そして、弾丸のように白い球が射出される。周囲に青白い電撃の跡を残して、白い球は部屋の奥に飛ぶ。
耳に突き刺さるような轟音と建物の壁が爆発する破壊音が響き渡った。
皆が耳を押さえて顔を顰め、目の前の景色に唖然とする。
「……穴が空いたぞ」
ロックスが呟いた。その言葉に、コートが慌てながら穴の空いた壁を指差す。
「あ、えっと、強靭な防壁であっても、雷の魔術なら貫通する、という……?」
そう言うコートに、私は首を左右に振って否定する。
「ただの厚さ一メートルほどの壁です。氷や石のような物理的破壊力のある魔術ならば貫通は可能でしょう。ただし、この建物は上級未満の魔術では破壊することは不可能です」
私の言葉に、誰もが疑問を持つだろう。
だが、やがて砕けた岩がふわりと浮かび上がり、穴を埋めていくのを見て、私の言葉の意味を理解した。
「な、直っていく……」
シェンリーの言葉の後、エライザが興奮した様子で私に駆け寄ってきた。
「こ、これも魔法陣の力ですか!? 確か、ブッシュミルズ皇国にある遺跡にはそのような機能がある建物が……」
「落ち着いてください。建物のことはまた次回に。今は、ここで電撃の魔術の実習を行います」
テンションの高いエライザに手のひらを見せて落ち着けながら、私は皆にそう告げた。
ここならば、学院に被害は出ない。
「先日教えた電撃の魔術に、指向性を持たせます。今回の詠唱と魔力の操作を覚えたら、皆さんは電撃の魔術を覚えたと言えるでしょう。さぁ、バンバン撃ちますよ」
私はそう言って、授業を始めた。
授業が終わる頃には、威力に差異はあれど、皆が電撃の魔術を覚えることが出来た。授業終了後も、皆は満足そうに顔を見合わせて新しい魔術について語り合っている。

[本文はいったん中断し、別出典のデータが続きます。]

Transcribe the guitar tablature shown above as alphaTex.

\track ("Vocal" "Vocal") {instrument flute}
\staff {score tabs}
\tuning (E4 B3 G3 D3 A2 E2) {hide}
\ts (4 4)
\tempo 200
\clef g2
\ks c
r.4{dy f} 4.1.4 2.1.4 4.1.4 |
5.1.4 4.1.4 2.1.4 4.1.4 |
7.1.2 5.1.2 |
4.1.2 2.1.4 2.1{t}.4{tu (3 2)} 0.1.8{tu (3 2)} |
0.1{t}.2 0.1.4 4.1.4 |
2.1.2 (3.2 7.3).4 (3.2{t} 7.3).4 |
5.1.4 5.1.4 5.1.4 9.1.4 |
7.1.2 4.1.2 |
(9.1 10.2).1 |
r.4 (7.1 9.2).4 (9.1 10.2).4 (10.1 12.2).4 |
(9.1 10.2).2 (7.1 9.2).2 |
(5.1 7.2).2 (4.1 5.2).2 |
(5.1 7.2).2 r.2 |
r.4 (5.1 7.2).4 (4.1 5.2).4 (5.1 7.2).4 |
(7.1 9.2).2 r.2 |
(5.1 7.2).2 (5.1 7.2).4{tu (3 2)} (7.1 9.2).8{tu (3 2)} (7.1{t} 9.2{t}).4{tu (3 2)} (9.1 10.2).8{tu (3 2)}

私の周りにも、シェンリーとディーンが質問しにきていた。
二人の話を聞いている私に、ふらりとフォアが歩いてくる。
何か話したそうな雰囲気に気が付き、私は二人に静かにしてもらい、フォアに向き直った。
フォアは険しい顔で私を見下ろし、静かに口を開く。
「……良い授業だった。どうやら、私の思い違いだったらしい」
そう言ったフォアに、思わず微笑む。
「それでは、授業を続けても?」
「……お願いしよう。そして、出来ることなら私も参加させて欲しい」
「ありがとうございます」
お礼を言うと、フォアは軽く会釈をして踵を返し、去っていった。
こうして、私はようやく上級教員の一人であるフォア・ペルノ・ローゼズに認められたのだった。